## Data to process
....................

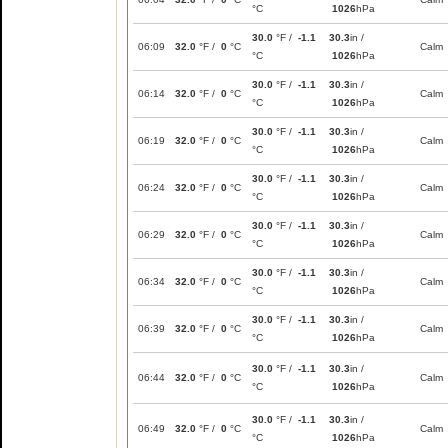
°C
1026
hPa
30.0
°F /
-1.1
30.3
in /
06:09
32.0
°F /
0
°C
Calm
°C
1026
hPa
30.0
°F /
-1.1
30.3
in /
06:14
32.0
°F /
0
°C
Calm
°C
1026
hPa
30.0
°F /
-1.1
30.3
in /
06:19
32.0
°F /
0
°C
Calm
°C
1026
hPa
30.0
°F /
-1.1
30.3
in /
06:24
32.0
°F /
0
°C
Calm
°C
1026
hPa
30.0
°F /
-1.1
30.3
in /
06:29
32.0
°F /
0
°C
Calm
°C
1026
hPa
30.0
°F /
-1.1
30.3
in /
06:34
32.0
°F /
0
°C
Calm
°C
1026
hPa
30.0
°F /
-1.1
30.3
in /
06:39
32.0
°F /
0
°C
Calm
°C
1026
hPa
30.0
°F /
-1.1
30.3
in /
06:44
32.0
°F /
0
°C
Calm
°C
1026
hPa
30.0
°F /
-1.1
30.3
in /
06:49
32.0
°F /
0
°C
Calm
°C
1026
hPa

....................

## Prompt
With the pictures removed, return the data above word for word.

## Solution
°C
1026
hPa
30.0
°F /
-1.1
30.3
in /
06:09
32.0
°F /
0
°C
Calm
°C
1026
hPa
30.0
°F /
-1.1
30.3
in /
06:14
32.0
°F /
0
°C
Calm
°C
1026
hPa
30.0
°F /
-1.1
30.3
in /
06:19
32.0
°F /
0
°C
Calm
°C
1026
hPa
30.0
°F /
-1.1
30.3
in /
06:24
32.0
°F /
0
°C
Calm
°C
1026
hPa
30.0
°F /
-1.1
30.3
in /
06:29
32.0
°F /
0
°C
Calm
°C
1026
hPa
30.0
°F /
-1.1
30.3
in /
06:34
32.0
°F /
0
°C
Calm
°C
1026
hPa
30.0
°F /
-1.1
30.3
in /
06:39
32.0
°F /
0
°C
Calm
°C
1026
hPa
30.0
°F /
-1.1
30.3
in /
06:44
32.0
°F /
0
°C
Calm
°C
1026
hPa
30.0
°F /
-1.1
30.3
in /
06:49
32.0
°F /
0
°C
Calm
°C
1026
hPa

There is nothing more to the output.